Yes, The Sitter I know isn't going for anything called intelligence or wit.  It is suppose to be moronic, with people one doesn't like and we are just suppose to take all that it gives us without thinking.  However, as I see it Brian Gatewood and Alessandro Tanaka's script isn't just lazy, but so wildly misguided. 

It makes the common mistake of trying to mix the raunch of a Judd Apatow production with sensitive insights and life lessons.  We are suppose to believe Noah has grown as a person by seeing that these kids have issues (as opposed to just being obnoxious and perhaps crazy).  We are also given some insight into his own issues with the daddy that doesn't love him.  Hence, the reason he dropped out or was suspended from college (despite being 'brilliant') and is a general screw-up is because his father left him.

It doesn't work because Noah goes out of his way to be unpleasant.  His father leaving him is no reason to sit on the couch and not answer the phone when his mother asks him to. 

Furthermore, the screenplay goes through all the motions of having the three children have their 'touching moment' in a method that appears to come from a how-to guide.  Each child has his/her issue, and we expect each issue to be addressed. 

In regards to Slater, at first I thought it was just excessive anxiety to where he was a little hypochondriac.  What pre-teen boy doesn't get a little anxious around girls?  Well, I had one friend in middle school who was basically a player back then, but I digress.  It isn't until we see Slater interact with his classmate Clayton that we get the first full sense that he may be Slater's unrequited love. 

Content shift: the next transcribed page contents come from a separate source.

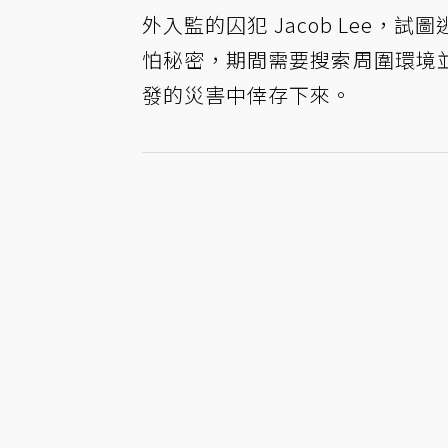
外入監的囚犯 Jacob Lee
怕秘密，期間需要搜索周圍環境
發的災害中倖存下來。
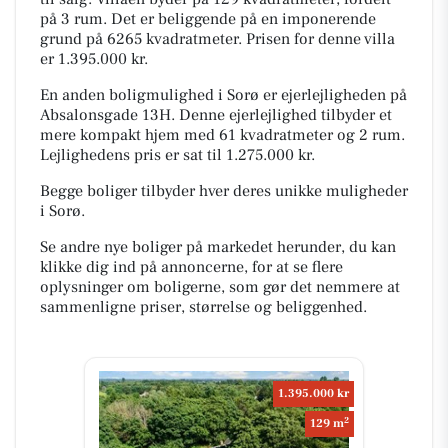
på 3 rum. Det er beliggende på en imponerende
grund på 6265 kvadratmeter. Prisen for denne villa
er 1.395.000 kr.
En anden boligmulighed i Sorø er ejerlejligheden på
Absalonsgade 13H. Denne ejerlejlighed tilbyder et
mere kompakt hjem med 61 kvadratmeter og 2 rum.
Lejlighedens pris er sat til 1.275.000 kr.
Begge boliger tilbyder hver deres unikke muligheder
i Sorø.
Se andre nye boliger på markedet herunder, du kan
klikke dig ind på annoncerne, for at se flere
oplysninger om boligerne, som gør det nemmere at
sammenligne priser, størrelse og beliggenhed.
1.395.000 kr
2
129 m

Maybe it's me, the fact that I'm old-school when it comes to sex among the junior set, but when I was around Slater's age (between twelve and thirteen, given he was in the same class as the girl celebrating her bat mitzvah), I wasn't even aware there was such a thing as homosexuality.  I also when I was Blithe's age (I figure around six to ten) I was not obsessed with being famous and wouldn't know what a 'hot club' would be. 

The Sitter, I take it, is set in a world that asks kids to grow up too fast, and I think because of that I didn't fully accept it as being real.  Leaving that aside, the film was far too rushed to get into the problems all our characters appear to have. 
I also disliked what I considered to be rather racist and stereotypical characters which were there for 'laughs'.  Giving Rodrigo a peculiar accent struck me as dumb (even if he came from El Salvador, it sounded too excessive).  The black characters (minus Roxanne) appear to be thugs and ganstas; seriously, do all black people speak like they are in rap music?   Again and again I wouldn't put it as deliberately racist but more as a cheap way to try to get laughs.

A comedy should make you laugh, and I didn't laugh.

If I went over the performances, I can say there weren't any.  Not even from OSCAR NOMINEE Jonah Hill (how close they were to give him an Oscar they never gave to such "no-talents" like Claude Rains or Montgomery Clift) or Sam Rockwell, who was obviously slumming here for quick cash.

Look, we know The Sitter is a stupid movie.  We know it just by the clips.  We know it just by the plot (although you can make a good movie out of this set-up: Adventures in Babysitting being the prime example), and we know it even by the plot summary.  Even if you know it's stupid (and it is), it should be known it is a complete waste of time.    

Seriously, there are better things to watch than The Sitter, things that are more entertaining and a colonoscopy.